Mounting evidence indicates that low-carbon, climate mitigation policies and targets promote marginal benefits to water scarcity and the impacts on water quality and equity remain in question. Therefore, insights toward truly effective measures require predictive tools that track the co-evolving, system-wide features of supply, demand, nutrient loading, and conveyance that all avoid inequities and unjust transitions. Based on our current assessment with the MIT System for the Triage of Risks from Environmental and Socioeconomic Stressors (STRESS) platform, we find co-existing areas of water stress, water quality, poverty, protected lands, and minority populations are extensive – particularly across the lower Mississippi River basin as well as the southeast and southwest United States – but with other important granular hotspots in populated areas. Therefore, an underlying question and scientific challenge is to understand and quantify the extent that natural and human-forced drivers affect (or benefit) these landscapes, what are the salient response patterns, and what optimal pathways exist amidst climatic and human-forced uncertainties?

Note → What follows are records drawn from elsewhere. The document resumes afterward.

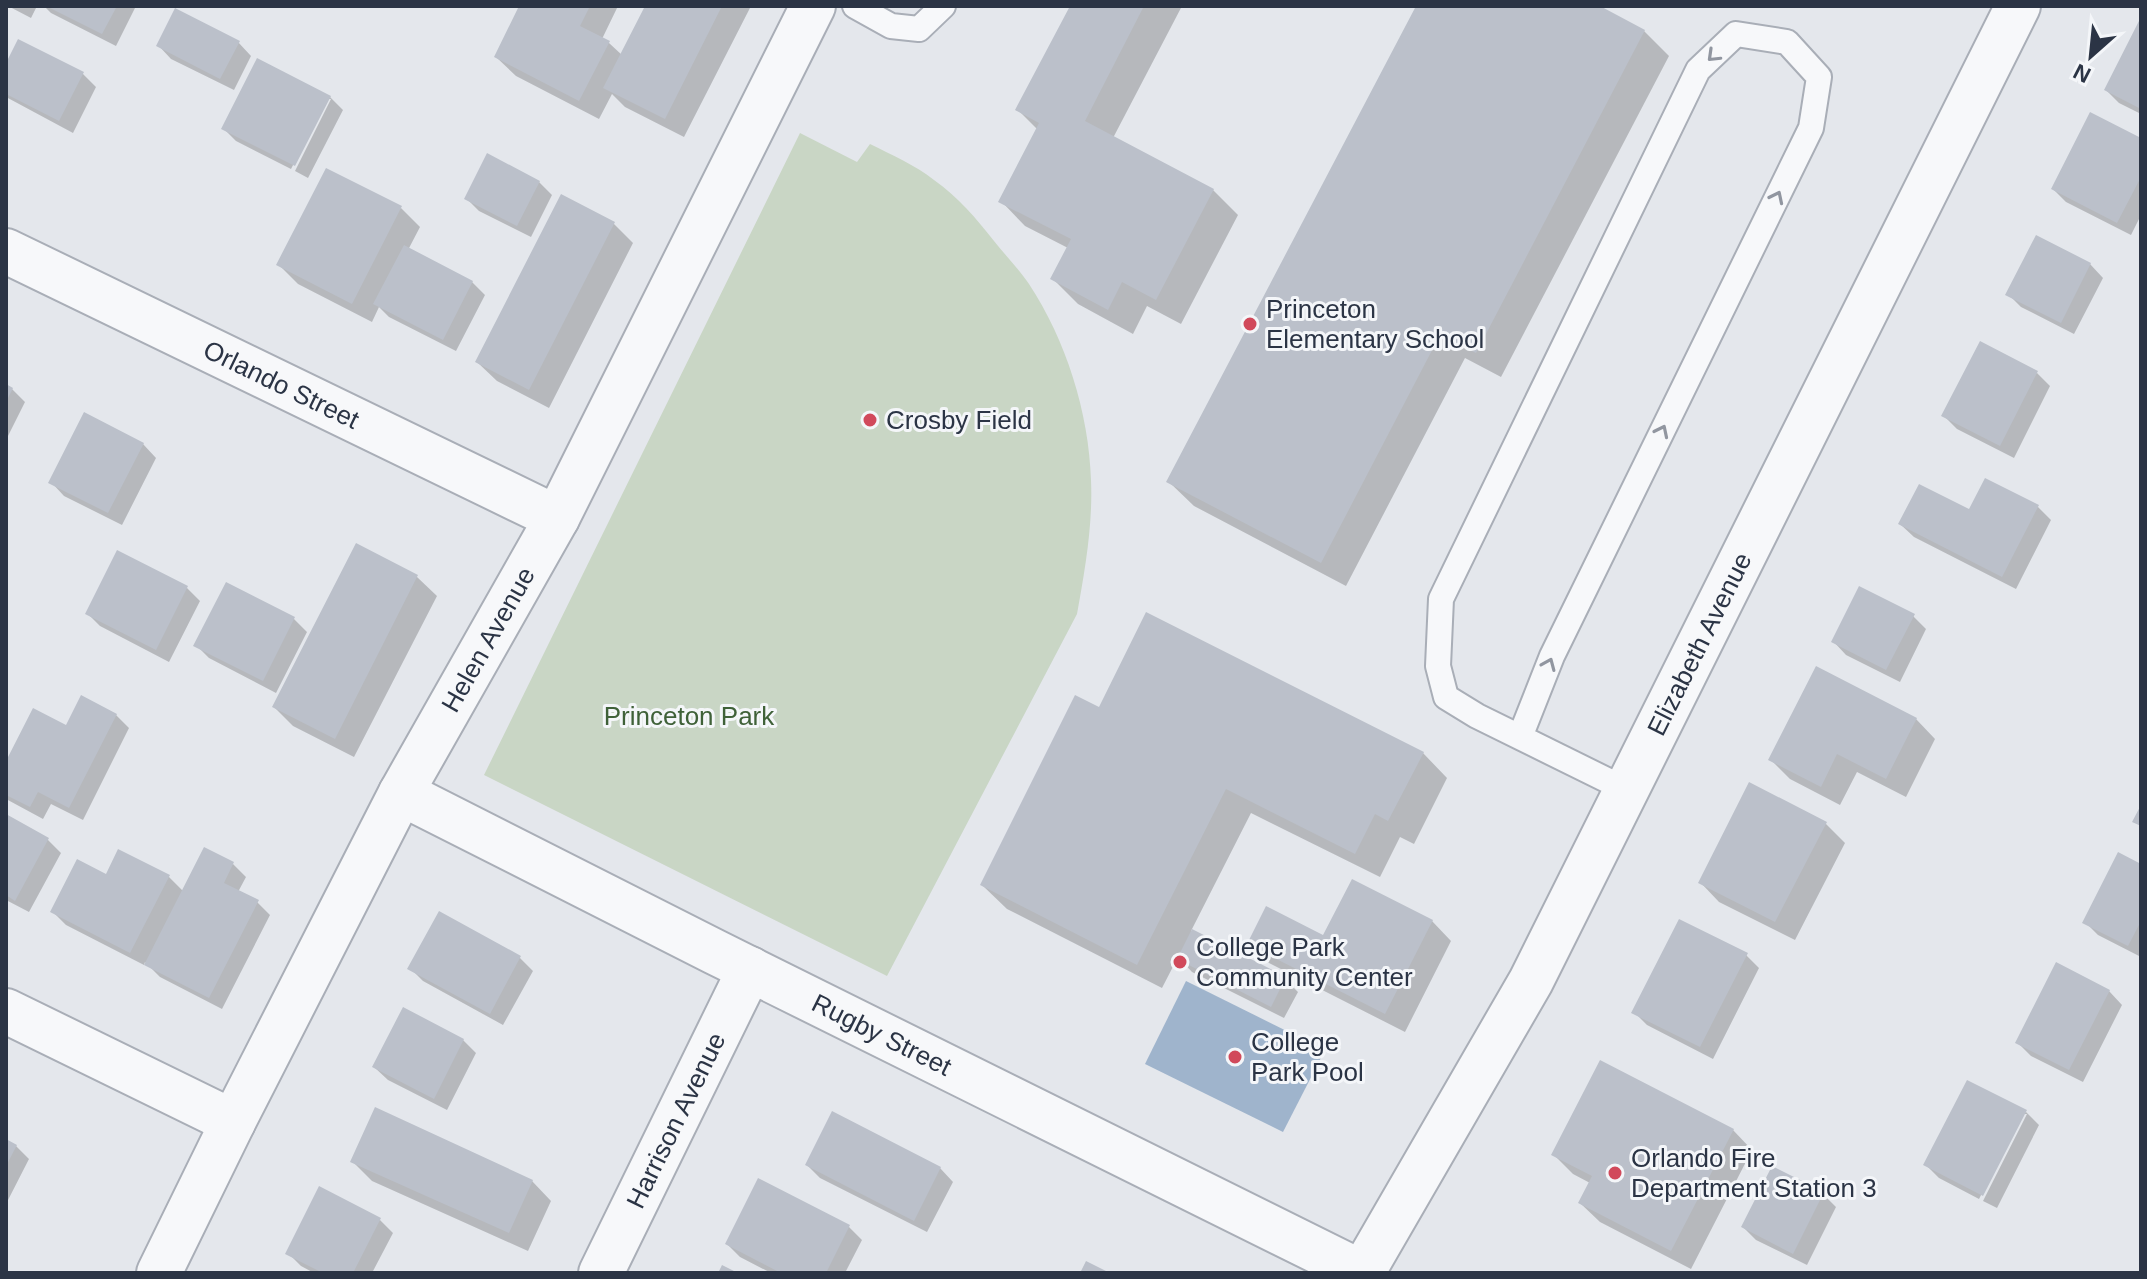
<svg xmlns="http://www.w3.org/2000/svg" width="2147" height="1279" font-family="Arial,sans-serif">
<rect width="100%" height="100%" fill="#e4e7ec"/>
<!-- green -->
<path fill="#c9d6c5" d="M800 133 857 162 870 144C892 155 915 165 934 180 958 197 976 218 994 241 1005 255 1019 269 1029 284 1066 340 1089 413 1091 480 1093 524 1085 570 1077 614L887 976 484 775Z"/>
<!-- water -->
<path fill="#9fb4cc" d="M1186 981 1325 1050 1283 1132 1145 1064Z"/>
<!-- shadow -->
<path fill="#0003" d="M8 6H37L31 18Z
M44 6H136L116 46 51 13Z
M521 6H618L602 39 609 43 622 55 647 6H751L684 137 625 107 612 94 599 119 516 76 496 57Z
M1072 6H1182L1113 138 1213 190 1238 215 1181 324 1147 306 1133 334 1078 304 1053 279 1068 248 1025 226 1001 201 1038 130 1018 110Z
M1418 6H1596L1644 31 1669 56 1501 377 1465 358 1346 586 1194 506 1169 482Z
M2141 21V114L2119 103 2106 90Z
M19 42 83 74 96 87 73 133 6 97V59L9 62Z
M238 42 251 56 234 90 171 59 158 45Z
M330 97 343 110 308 178 295 171 331 99H327L291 169 236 141 223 128Z
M2141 140V215L2131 235 2066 202 2053 189Z
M539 182 552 195 531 237 479 211 466 198Z
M401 208 420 227 408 250 472 282 485 295 456 351 389 317 379 307 372 322 298 284 279 265Z
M613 223 633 243 549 408 497 381 477 362Z
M2090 264 2103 278 2074 334 2021 307 2008 294Z
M2037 373 2050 386 2014 458 1957 429 1944 416Z
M6 386 12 389 25 402 6 440Z
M143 444 156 458 122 525 64 496 51 482Z
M2038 507 2051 520 2016 589 1914 537 1900 524 1970 512Z
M356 546 417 577 437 596 354 757 293 726 274 707Z
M227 584 294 619 307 632 276 693 209 658 196 645Z
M187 588 200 601 169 662 100 626 87 613Z
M1913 616 1926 629 1900 682 1846 655 1833 641Z
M1099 709 1423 753 1447 778 1414 844 1400 837 1380 877 1251 813 1191 931 1285 979 1298 992 1284 1018 1192 972 1178 957 1162 988 1007 909 982 885Z
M116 715 129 728 83 820 51 804 43 819 6 799V765L67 728Z
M1916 719 1935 739 1906 797 1857 772 1840 805 1790 779 1771 760Z
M6 817 48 840 61 853 29 912 6 900Z
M1825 823 1845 843 1795 940 1719 902 1700 882Z
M233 864 246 877 238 892 257 902 270 915 222 1009 160 977 145 962 144 965 66 925 53 912 106 876 169 877 184 892Z
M2141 866V957L2098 935 2085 922Z
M1432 921 1451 941 1405 1032 1269 963 1250 943 1324 938Z
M1746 955 1759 968 1713 1059 1647 1025 1634 1012Z
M520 958 533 971 503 1025 423 981 410 968Z
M2109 991 2122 1005 2083 1082 2031 1056 2018 1043Z
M463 1040 476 1053 447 1110 388 1080 374 1067Z
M2026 1112 2039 1125 1997 1208 1983 1201 2027 1114H2023L1979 1199 1939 1178 1926 1165Z
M1733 1130 1752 1150 1691 1269 1600 1222 1580 1203 1590 1183 1573 1174 1554 1155Z
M6 1141 16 1146 29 1159 6 1204Z
M352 1161 532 1181 551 1201 528 1251 372 1181Z
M807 1165 940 1168 953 1182 927 1232 820 1178Z
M1773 1168 1823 1194 1836 1207 1807 1265 1756 1240 1743 1227Z
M380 1220 393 1233 372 1273H314L301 1266 288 1253Z
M849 1227 862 1240 845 1273H771L740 1257 727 1244Z"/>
<!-- building -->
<path fill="#bbc0ca" d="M46 6H117L102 34Z
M519 6H590L580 26 610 41 579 101 494 57Z
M645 6H722L665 119 603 88Z
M1070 6H1144L1085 121 1214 189 1156 300 1122 282 1108 310 1050 279 1071 239 998 202 1039 123 1015 110Z
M1416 6H1600L1645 30 1476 353 1440 335 1321 563 1166 482Z
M175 8 240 41 220 79 156 46Z
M2141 17V109L2104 90Z
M18 39 84 72 59 121 6 94V63Z
M257 58 331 96 295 166 221 129Z
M2090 112 2141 138V177L2117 223 2051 189Z
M487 153 540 181 517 226 464 199Z
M326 168 402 206 352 304 276 265Z
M561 194 615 222 529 390 475 362Z
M2036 235 2091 263 2061 323 2005 295Z
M404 245 473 281 443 340 373 304Z
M1980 341 2038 371 2000 446 1941 416Z
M6 384 13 388 6 402Z
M84 412 144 443 108 513 48 483Z
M1985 478 2039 505 2002 577 1898 524 1919 484 1969 509Z
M356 543 418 575 335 739 272 707Z
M117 550 188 586 156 650 85 614Z
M226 582 295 617 263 681 193 646Z
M1859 586 1915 614 1886 670 1831 642Z
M1146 612 1424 752 1388 821 1375 814 1355 854 1226 789 1137 965 980 885 1075 695 1099 707Z
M1816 666 1917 718 1886 779 1837 754 1821 787 1768 760Z
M81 695 117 714 69 808 38 792 30 807 6 795V761L33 708 66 725Z
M1749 782 1827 822 1775 922 1698 883Z
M2141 805V826L2132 822Z
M6 814 49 838 15 901 6 895Z
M204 847 234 862 224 883 259 900 209 998 144 965Z
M118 849 170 875 130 953 50 912 77 859 106 874Z
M2118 852 2141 864V921L2128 946 2082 923Z
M1352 879 1433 920 1385 1014 1247 944 1266 906 1323 935Z
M439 911 521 956 490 1014 407 969Z
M1679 919 1748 953 1700 1047 1631 1013Z
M1192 929 1286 977 1271 1007 1177 959Z
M2056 962 2110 990 2069 1070 2015 1043Z
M403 1007 464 1039 434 1099 372 1067Z
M1600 1060 1734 1129 1671 1251 1578 1203 1592 1176 1551 1155Z
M1967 1080 2027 1110 1983 1196 1923 1165Z
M375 1107 533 1180 509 1233 350 1162Z
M832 1111 941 1167 914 1221 805 1165Z
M6 1139 17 1145 6 1166Z
M1772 1166 1824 1192 1793 1254 1741 1227Z
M758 1178 850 1225 826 1273H781L725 1244Z
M319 1186 381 1218 353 1273H323L285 1254Z
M1086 1261 1110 1273H1080Z
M722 1265 738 1273H718Z"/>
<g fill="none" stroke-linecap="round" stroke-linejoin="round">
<!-- lane casing -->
<g stroke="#a9aeb7" stroke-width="28">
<path id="lane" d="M855 6 891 26 919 29 943 6
M1520 737 1552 656 1811 128 1819 77 1787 42 1736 34 1698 70 1441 599 1438 666 1446 697 1477 716 1627 790"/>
</g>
<!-- street casing -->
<g stroke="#a9aeb7" stroke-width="48">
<g id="street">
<path id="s1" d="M6 251 557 518"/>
<path id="s2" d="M401 793 715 952 1362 1273"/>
<path d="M6 1011 233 1122"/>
<path id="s3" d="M159 1273 233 1122 401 793 557 518 813 6"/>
<path id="s4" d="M601 1273 750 969"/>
<path id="s5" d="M1362 1273 1531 981 2018 6"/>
</g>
</g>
<!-- lane -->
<use href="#lane" stroke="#f7f8fa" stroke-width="24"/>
<!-- street -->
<use href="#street" stroke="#f7f8fa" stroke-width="44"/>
</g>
<!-- one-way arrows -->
<defs><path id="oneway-chevron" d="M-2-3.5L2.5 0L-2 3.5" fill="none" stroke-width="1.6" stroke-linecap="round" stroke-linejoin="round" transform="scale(2)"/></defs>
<g stroke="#9196a0">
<use href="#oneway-chevron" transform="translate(1713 56) rotate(136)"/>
<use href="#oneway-chevron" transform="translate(1777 197) rotate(-64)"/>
<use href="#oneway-chevron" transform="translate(1662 431) rotate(-64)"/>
<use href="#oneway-chevron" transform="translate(1549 664) rotate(-67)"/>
</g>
<!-- markers -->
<g fill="#d1495b" stroke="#f4f6f9" stroke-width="3">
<circle cx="1250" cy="324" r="8"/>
<circle cx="870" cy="420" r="8"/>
<circle cx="1180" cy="962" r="8"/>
<circle cx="1235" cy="1057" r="8"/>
<circle cx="1615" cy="1173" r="8"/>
</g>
<g text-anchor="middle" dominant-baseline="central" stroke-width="6" stroke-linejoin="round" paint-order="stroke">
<!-- poi labels -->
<g font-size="26" fill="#2b3445" stroke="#f4f6f9" text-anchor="start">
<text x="1266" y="309">Princeton<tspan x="1266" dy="30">Elementary School</tspan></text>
<text x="886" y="420">Crosby Field</text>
<text x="1196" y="947">College Park<tspan x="1196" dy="30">Community Center</tspan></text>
<text x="1251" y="1042">College<tspan x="1251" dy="30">Park Pool</tspan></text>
<text x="1631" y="1158">Orlando Fire<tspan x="1631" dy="30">Department Station 3</tspan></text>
</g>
<!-- street labels -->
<g font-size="26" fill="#2b3445" stroke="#f4f6f9">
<text stroke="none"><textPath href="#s1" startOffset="306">Orlando Street</textPath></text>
<text stroke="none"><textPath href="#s3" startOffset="714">Helen Avenue</textPath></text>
<text stroke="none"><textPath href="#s5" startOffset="714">Elizabeth Avenue</textPath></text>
<text stroke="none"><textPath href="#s2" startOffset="538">Rugby Street</textPath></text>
<text stroke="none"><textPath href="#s4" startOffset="170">Harrison Avenue</textPath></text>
</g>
<!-- park labels -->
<g font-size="26" fill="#3f6138" stroke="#f4f6f9">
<text x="689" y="716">Princeton Park</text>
</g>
</g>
<!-- border -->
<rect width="2147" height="1279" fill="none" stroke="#2b3445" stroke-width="16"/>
<!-- north arrow -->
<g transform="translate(2091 56) rotate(207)" stroke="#f4f6f9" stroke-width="6" paint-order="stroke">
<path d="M0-6L14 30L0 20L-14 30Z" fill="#2b3445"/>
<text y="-12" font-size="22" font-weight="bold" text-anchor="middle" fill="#2b3445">N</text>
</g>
</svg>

In view of this, we have conducted a suite of simulations with a linked model system that resolves the contiguous United States at over 2,100 basins and includes a water management module as well as a parsimonious water-quality model. The experimental simulations combine altered landscapes of water supply, demand, nutrient loadings, and conveyance landscapes. These altered landscapes reflect plausible changes in human-forced climate patterns, land use and management (cultivated for food, agriculture, and bioenergy), water demands (domestic, industrial, energy, and agriculture), as well as water-system efficiencies. We find that plausible changes in land-use, nutrient loadings, and temperature convey the strongest downstream impacts to potable water supplies, which are unequally distributed. Thus, taken holistically, any “solution” to improved water quality, availability, and security will be a case of “minimized consequences”.  We further demonstrate the challenges these solutions present with findings that result from a series of future scenarios generated by our multi-sector dynamical framework.